[Dataset entries]

▬▬▬

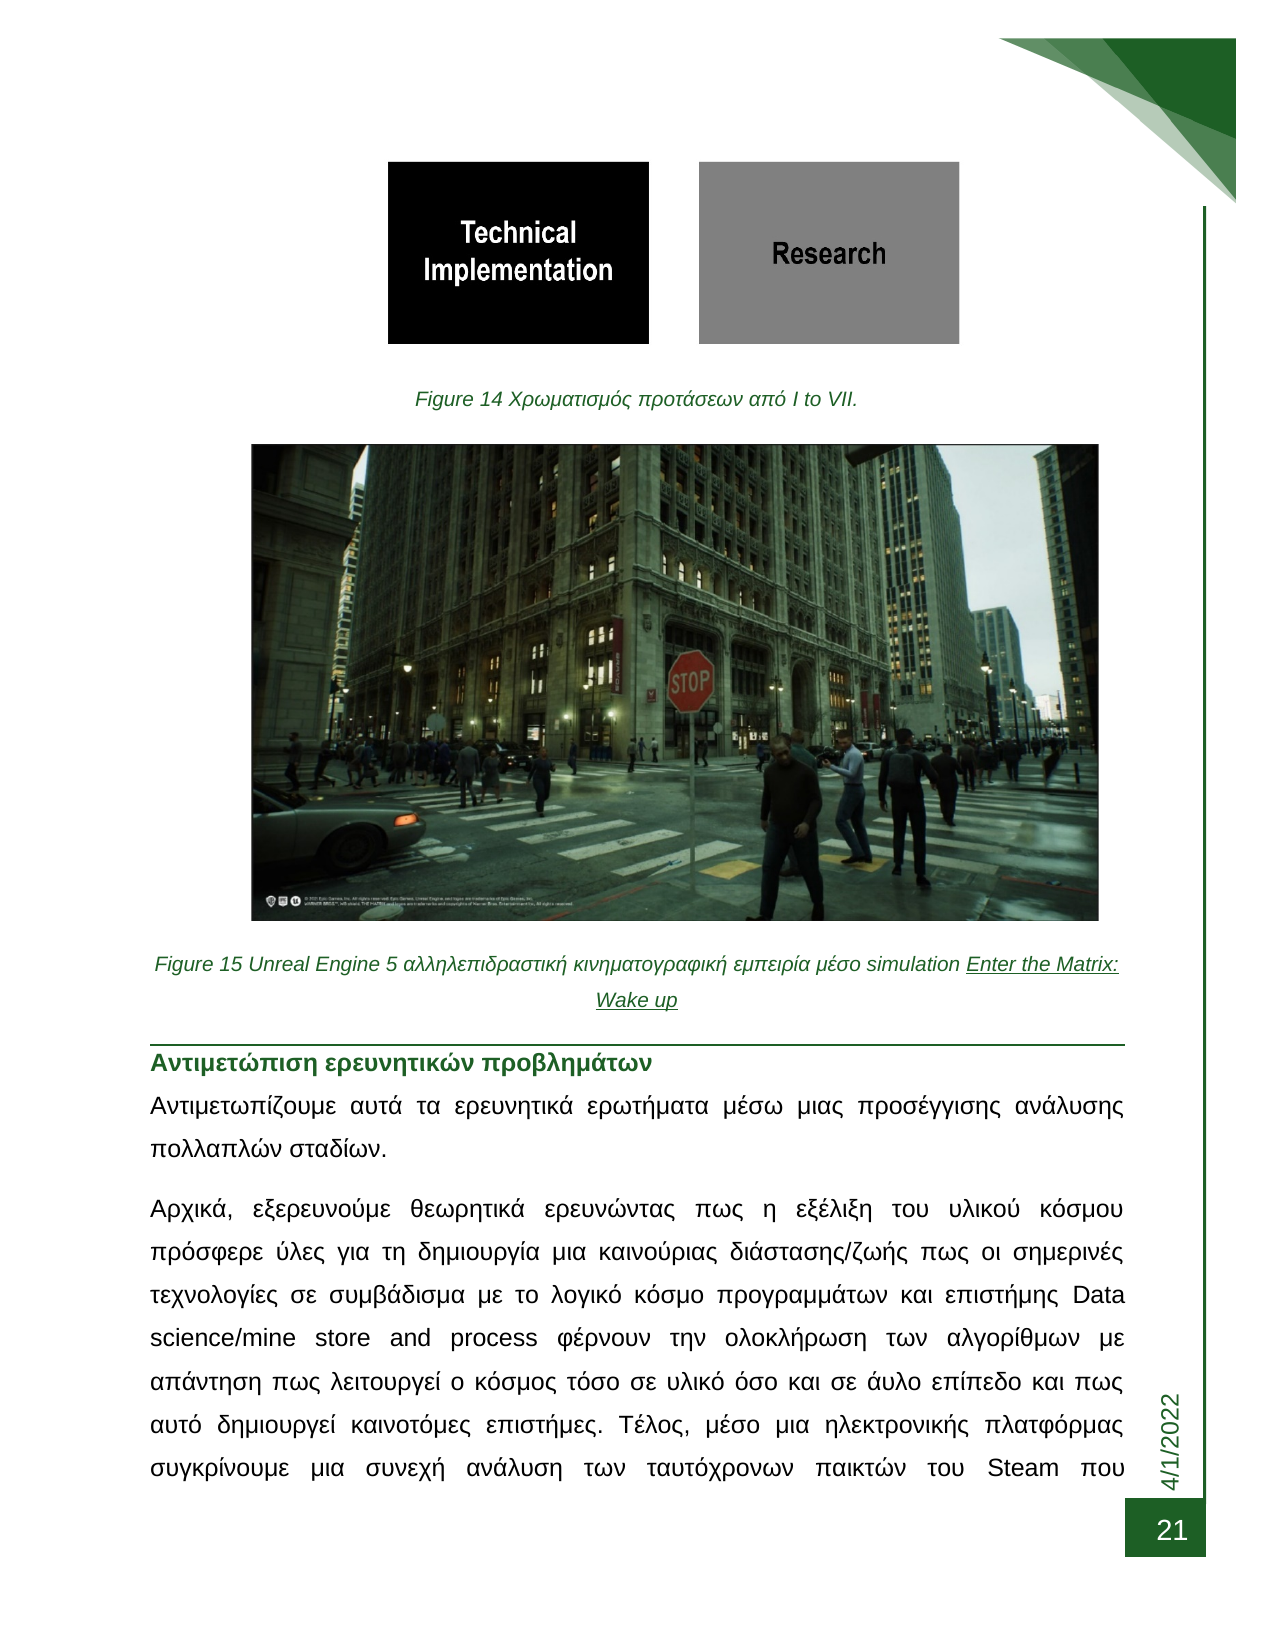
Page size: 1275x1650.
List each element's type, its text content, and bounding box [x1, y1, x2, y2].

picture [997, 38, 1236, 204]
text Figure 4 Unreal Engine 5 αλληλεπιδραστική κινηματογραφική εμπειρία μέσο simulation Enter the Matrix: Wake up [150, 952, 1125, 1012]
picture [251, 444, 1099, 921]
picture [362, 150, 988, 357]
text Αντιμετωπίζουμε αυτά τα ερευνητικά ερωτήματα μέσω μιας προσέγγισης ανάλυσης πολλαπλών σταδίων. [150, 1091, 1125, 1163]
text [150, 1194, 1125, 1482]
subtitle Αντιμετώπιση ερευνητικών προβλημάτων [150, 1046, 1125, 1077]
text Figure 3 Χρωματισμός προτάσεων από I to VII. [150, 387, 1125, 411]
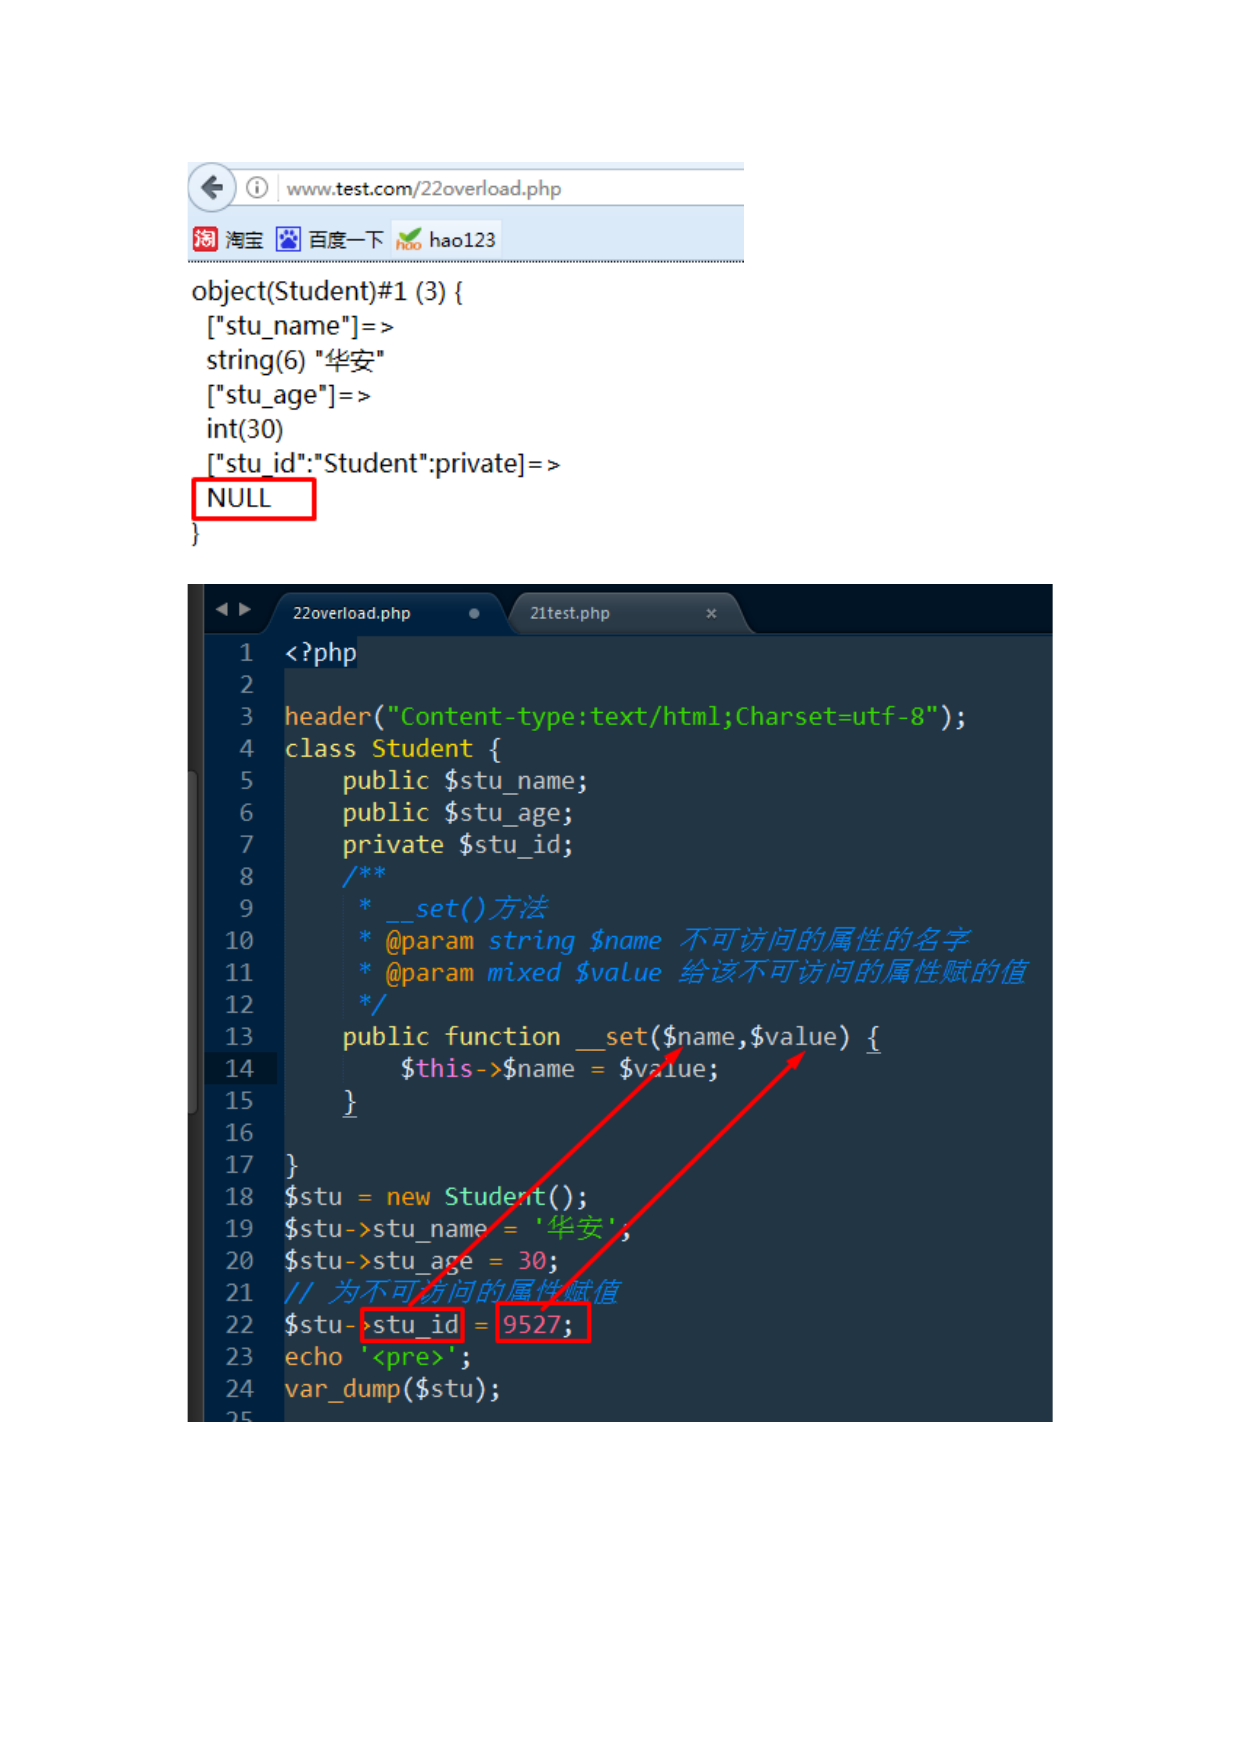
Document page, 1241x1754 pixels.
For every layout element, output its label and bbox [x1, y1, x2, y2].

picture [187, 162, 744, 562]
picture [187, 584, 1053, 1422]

▬▬▬

ABOUT THIS TASK |
If the records contain pictures, skip them, and transcribe exactly every line from the one with "text [150, 1194, 1125, 1482]" through the last line.

SOLUTION |
text [150, 1194, 1125, 1482]
subtitle Αντιμετώπιση ερευνητικών προβλημάτων [150, 1046, 1125, 1077]
text Figure 3 Χρωματισμός προτάσεων από I to VII. [150, 387, 1125, 411]
Document page, 1241x1754 pixels.
For every layout element, output its label and bbox [x1, y1, x2, y2].

picture [187, 162, 744, 562]
picture [187, 584, 1053, 1422]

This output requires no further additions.